======== Data provided

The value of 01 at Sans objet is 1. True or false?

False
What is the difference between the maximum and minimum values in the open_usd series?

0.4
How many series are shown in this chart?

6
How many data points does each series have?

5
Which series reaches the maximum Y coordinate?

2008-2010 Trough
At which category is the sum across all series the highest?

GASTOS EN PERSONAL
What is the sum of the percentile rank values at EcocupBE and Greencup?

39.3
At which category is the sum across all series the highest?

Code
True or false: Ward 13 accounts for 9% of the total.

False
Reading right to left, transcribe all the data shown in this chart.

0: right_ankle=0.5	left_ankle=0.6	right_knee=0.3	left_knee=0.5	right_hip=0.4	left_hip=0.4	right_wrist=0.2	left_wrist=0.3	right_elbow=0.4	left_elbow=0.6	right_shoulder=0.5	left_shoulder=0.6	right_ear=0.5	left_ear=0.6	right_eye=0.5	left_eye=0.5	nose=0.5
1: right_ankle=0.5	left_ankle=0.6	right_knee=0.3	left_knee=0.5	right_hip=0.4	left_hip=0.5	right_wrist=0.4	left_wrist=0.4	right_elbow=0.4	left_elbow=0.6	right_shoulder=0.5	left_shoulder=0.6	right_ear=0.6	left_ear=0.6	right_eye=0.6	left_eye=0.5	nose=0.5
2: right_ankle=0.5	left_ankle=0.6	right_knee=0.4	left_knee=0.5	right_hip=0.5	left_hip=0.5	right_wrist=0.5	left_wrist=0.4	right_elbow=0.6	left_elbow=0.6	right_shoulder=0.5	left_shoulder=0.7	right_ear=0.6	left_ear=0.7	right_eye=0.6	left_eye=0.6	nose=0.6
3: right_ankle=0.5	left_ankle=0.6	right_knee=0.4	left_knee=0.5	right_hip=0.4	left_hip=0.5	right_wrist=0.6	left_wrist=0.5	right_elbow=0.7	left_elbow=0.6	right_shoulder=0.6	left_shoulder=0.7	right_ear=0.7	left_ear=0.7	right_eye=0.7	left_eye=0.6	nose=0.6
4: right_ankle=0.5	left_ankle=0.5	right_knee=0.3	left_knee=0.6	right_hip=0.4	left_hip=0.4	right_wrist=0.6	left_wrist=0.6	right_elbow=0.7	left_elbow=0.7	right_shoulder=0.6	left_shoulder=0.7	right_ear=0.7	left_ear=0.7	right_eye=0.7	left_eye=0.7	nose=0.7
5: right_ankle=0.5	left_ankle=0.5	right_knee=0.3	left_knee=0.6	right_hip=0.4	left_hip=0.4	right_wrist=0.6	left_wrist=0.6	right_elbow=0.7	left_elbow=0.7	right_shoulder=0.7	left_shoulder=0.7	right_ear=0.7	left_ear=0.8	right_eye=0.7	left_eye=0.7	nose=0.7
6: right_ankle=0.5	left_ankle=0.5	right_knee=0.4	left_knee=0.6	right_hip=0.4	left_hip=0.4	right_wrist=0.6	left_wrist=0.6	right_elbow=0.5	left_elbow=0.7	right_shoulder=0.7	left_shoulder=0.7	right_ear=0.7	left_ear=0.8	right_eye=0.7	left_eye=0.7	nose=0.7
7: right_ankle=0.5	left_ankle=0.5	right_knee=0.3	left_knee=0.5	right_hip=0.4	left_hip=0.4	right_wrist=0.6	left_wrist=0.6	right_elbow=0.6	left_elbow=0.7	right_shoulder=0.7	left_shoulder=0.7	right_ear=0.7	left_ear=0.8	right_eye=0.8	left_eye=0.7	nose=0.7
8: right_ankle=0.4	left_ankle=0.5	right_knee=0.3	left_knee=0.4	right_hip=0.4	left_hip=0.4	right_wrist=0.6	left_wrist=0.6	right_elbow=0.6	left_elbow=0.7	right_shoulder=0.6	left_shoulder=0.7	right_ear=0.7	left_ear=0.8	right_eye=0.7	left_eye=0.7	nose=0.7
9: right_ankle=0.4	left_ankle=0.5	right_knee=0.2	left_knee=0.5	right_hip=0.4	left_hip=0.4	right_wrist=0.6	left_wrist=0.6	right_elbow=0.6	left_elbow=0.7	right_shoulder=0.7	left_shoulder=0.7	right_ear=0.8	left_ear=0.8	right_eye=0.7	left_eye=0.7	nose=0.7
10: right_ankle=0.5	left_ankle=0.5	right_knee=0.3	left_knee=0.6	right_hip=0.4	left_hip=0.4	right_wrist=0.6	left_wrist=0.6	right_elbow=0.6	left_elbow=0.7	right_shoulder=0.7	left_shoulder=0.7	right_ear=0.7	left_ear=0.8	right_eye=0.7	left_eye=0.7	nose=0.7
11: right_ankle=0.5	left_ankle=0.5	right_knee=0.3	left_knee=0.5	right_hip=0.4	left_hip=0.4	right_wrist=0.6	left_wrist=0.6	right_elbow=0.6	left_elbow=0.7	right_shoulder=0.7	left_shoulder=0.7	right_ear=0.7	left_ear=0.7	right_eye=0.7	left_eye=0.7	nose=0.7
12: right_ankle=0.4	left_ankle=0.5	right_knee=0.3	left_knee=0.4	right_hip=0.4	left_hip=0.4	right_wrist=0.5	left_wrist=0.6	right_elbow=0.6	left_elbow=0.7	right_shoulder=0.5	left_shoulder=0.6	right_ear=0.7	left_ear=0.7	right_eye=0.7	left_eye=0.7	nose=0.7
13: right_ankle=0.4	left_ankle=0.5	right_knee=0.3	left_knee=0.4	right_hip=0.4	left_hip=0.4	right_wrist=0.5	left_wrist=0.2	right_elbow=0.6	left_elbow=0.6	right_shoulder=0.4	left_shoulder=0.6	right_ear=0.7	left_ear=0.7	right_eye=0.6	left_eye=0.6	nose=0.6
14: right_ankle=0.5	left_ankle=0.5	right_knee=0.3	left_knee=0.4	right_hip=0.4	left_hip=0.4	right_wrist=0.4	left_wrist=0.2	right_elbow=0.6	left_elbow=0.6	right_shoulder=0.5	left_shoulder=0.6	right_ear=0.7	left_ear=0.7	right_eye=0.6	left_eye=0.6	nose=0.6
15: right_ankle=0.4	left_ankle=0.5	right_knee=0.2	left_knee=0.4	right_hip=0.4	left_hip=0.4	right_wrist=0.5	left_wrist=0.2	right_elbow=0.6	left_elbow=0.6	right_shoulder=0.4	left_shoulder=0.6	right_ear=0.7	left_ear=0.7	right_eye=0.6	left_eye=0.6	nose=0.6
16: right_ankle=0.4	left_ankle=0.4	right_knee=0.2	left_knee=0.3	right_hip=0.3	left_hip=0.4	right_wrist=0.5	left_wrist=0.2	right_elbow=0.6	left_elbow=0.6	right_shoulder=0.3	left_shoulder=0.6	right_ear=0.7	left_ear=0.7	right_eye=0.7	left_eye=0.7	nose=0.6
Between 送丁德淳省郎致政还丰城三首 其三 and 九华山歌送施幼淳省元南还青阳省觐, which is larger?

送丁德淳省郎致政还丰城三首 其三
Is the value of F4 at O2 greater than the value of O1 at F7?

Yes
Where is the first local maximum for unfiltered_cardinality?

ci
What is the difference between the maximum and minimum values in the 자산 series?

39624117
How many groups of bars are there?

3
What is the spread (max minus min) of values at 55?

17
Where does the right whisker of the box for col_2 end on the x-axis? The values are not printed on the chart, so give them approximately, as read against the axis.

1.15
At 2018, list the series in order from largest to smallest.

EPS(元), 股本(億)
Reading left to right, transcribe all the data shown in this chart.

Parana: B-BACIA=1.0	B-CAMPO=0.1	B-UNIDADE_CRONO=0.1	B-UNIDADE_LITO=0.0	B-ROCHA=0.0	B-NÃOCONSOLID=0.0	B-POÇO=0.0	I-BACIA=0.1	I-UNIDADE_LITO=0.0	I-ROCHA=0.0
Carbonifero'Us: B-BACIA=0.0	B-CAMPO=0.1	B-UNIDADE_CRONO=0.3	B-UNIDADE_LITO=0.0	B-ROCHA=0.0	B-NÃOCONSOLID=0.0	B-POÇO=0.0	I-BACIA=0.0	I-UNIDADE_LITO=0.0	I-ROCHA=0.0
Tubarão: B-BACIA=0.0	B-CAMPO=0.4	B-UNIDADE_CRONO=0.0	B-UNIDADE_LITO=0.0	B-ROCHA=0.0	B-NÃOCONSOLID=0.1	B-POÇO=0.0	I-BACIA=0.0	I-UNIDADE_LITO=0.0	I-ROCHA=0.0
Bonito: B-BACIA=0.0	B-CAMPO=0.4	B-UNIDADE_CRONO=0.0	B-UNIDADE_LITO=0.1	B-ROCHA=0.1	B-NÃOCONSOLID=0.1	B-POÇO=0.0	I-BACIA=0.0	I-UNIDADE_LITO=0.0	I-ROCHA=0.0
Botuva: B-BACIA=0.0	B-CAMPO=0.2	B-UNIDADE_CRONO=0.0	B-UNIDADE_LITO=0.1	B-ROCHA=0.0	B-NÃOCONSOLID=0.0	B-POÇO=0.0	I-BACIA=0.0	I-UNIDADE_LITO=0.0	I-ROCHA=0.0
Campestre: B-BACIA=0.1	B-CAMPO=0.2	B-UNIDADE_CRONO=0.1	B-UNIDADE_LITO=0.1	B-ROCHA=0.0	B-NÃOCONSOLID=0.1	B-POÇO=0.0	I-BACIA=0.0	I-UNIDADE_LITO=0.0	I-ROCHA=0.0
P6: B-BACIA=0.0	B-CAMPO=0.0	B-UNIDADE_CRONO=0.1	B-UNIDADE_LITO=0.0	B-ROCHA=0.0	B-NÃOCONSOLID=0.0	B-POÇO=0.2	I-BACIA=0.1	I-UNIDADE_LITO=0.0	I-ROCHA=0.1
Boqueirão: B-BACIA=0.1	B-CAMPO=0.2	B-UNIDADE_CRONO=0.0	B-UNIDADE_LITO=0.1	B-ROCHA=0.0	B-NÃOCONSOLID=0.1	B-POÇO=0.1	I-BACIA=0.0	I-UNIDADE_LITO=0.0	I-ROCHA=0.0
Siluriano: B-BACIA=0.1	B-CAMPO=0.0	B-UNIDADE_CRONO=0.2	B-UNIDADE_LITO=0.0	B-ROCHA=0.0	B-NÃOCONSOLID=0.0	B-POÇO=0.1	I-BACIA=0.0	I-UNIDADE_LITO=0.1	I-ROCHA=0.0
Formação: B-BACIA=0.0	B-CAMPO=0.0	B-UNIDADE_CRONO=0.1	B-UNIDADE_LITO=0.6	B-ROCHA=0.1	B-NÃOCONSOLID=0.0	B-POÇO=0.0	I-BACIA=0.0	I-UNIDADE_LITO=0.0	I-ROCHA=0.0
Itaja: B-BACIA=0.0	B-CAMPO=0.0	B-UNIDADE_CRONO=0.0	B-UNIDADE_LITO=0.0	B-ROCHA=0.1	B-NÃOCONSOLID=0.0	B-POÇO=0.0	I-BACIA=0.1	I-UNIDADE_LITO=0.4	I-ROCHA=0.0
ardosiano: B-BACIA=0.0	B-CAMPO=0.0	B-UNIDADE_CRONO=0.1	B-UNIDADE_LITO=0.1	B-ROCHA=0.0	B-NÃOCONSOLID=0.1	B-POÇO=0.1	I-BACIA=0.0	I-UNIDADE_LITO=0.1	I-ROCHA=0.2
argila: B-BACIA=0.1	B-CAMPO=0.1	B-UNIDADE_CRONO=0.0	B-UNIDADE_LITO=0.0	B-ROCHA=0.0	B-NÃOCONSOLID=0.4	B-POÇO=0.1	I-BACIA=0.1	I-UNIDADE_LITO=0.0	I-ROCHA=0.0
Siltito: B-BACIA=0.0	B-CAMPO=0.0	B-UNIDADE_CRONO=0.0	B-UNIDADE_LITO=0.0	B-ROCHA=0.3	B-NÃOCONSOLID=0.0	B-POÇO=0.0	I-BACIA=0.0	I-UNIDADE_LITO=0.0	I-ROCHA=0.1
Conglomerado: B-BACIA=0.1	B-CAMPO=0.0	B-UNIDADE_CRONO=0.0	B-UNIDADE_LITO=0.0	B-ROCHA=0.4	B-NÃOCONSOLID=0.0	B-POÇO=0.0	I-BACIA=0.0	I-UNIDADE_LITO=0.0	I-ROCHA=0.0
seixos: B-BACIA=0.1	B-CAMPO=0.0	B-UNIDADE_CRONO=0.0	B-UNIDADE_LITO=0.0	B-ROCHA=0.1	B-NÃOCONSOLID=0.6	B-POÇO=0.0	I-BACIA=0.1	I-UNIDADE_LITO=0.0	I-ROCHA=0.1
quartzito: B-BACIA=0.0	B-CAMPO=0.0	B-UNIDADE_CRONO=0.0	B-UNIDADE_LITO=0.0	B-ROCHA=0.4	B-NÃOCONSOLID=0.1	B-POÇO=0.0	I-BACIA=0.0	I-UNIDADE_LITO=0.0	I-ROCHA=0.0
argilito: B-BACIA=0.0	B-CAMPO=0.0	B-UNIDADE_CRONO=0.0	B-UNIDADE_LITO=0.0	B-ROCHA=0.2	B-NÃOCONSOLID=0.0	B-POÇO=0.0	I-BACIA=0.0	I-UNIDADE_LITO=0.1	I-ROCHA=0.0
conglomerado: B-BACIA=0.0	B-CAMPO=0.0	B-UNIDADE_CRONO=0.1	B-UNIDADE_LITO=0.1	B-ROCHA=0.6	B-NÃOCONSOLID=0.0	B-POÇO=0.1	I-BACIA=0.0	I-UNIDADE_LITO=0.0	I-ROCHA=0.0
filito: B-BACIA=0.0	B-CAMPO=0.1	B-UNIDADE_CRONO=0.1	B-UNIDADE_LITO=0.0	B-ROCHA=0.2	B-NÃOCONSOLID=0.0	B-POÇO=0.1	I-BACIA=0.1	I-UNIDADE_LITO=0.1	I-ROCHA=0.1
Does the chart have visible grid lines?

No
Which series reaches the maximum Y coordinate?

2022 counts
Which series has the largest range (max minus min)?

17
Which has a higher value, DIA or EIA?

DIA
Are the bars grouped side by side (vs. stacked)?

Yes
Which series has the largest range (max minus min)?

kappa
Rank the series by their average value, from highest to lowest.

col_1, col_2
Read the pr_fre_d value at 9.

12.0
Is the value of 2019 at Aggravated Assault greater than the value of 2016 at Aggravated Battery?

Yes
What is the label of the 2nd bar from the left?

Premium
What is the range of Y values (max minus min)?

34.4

================

> _Assignment_:
Copy the rows from the start of the stored data through the line containing "Reading right to", including both ends. Leave every line unchanged.

> _Output of the task_:
The value of 01 at Sans objet is 1. True or false?

False
What is the difference between the maximum and minimum values in the open_usd series?

0.4
How many series are shown in this chart?

6
How many data points does each series have?

5
Which series reaches the maximum Y coordinate?

2008-2010 Trough
At which category is the sum across all series the highest?

GASTOS EN PERSONAL
What is the sum of the percentile rank values at EcocupBE and Greencup?

39.3
At which category is the sum across all series the highest?

Code
True or false: Ward 13 accounts for 9% of the total.

False
Reading right to left, transcribe all the data shown in this chart.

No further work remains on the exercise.